_Records shown_.
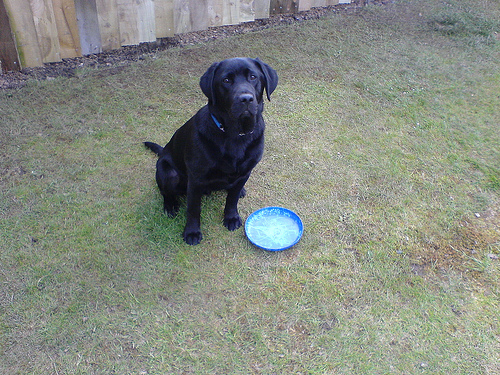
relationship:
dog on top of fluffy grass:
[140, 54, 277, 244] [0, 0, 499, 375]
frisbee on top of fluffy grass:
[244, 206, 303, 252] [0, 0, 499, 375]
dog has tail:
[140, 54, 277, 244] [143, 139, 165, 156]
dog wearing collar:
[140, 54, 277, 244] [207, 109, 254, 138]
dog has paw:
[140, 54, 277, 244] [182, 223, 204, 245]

==

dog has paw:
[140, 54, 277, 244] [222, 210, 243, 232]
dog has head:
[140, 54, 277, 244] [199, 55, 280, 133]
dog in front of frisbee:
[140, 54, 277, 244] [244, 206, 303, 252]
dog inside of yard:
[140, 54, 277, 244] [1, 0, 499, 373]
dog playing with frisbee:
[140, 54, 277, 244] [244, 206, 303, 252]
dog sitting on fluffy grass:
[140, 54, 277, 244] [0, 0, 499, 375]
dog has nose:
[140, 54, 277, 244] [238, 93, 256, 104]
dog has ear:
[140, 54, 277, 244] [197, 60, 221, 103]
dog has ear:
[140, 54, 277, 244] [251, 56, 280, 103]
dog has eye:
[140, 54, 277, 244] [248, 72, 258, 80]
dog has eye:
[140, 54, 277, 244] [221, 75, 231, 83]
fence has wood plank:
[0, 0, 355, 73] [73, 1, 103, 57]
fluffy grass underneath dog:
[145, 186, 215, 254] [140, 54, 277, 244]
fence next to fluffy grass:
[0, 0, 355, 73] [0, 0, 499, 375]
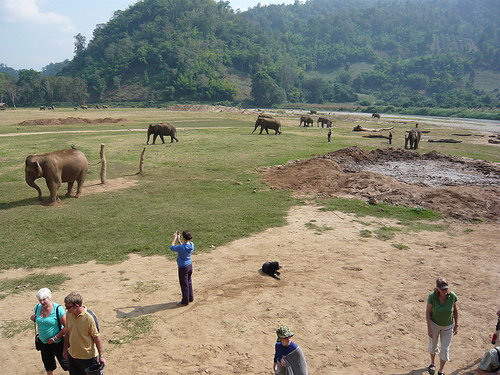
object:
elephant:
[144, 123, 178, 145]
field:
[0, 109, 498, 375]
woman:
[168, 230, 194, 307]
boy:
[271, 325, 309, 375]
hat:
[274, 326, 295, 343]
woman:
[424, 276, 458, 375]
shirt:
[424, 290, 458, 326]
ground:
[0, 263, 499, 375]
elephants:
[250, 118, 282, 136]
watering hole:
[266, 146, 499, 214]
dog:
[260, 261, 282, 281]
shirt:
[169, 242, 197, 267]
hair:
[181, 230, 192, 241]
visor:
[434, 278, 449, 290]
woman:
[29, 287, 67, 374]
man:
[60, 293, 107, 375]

_Given exercise_. Present the material as a Markdown table with the columns Row and Line. Begin at the line containing "fence next to" and end after the line containing "[60, 293, 107, 375]", giving each line its own numbered row and omitting blank lines and pictures.

_Written answer_.
| Row | Line |
|---|---|
| 1 | fence next to fluffy grass: |
| 2 | [0, 0, 355, 73] [0, 0, 499, 375] |
| 3 | object: |
| 4 | elephant: |
| 5 | [144, 123, 178, 145] |
| 6 | field: |
| 7 | [0, 109, 498, 375] |
| 8 | woman: |
| 9 | [168, 230, 194, 307] |
| 10 | boy: |
| 11 | [271, 325, 309, 375] |
| 12 | hat: |
| 13 | [274, 326, 295, 343] |
| 14 | woman: |
| 15 | [424, 276, 458, 375] |
| 16 | shirt: |
| 17 | [424, 290, 458, 326] |
| 18 | ground: |
| 19 | [0, 263, 499, 375] |
| 20 | elephants: |
| 21 | [250, 118, 282, 136] |
| 22 | watering hole: |
| 23 | [266, 146, 499, 214] |
| 24 | dog: |
| 25 | [260, 261, 282, 281] |
| 26 | shirt: |
| 27 | [169, 242, 197, 267] |
| 28 | hair: |
| 29 | [181, 230, 192, 241] |
| 30 | visor: |
| 31 | [434, 278, 449, 290] |
| 32 | woman: |
| 33 | [29, 287, 67, 374] |
| 34 | man: |
| 35 | [60, 293, 107, 375] |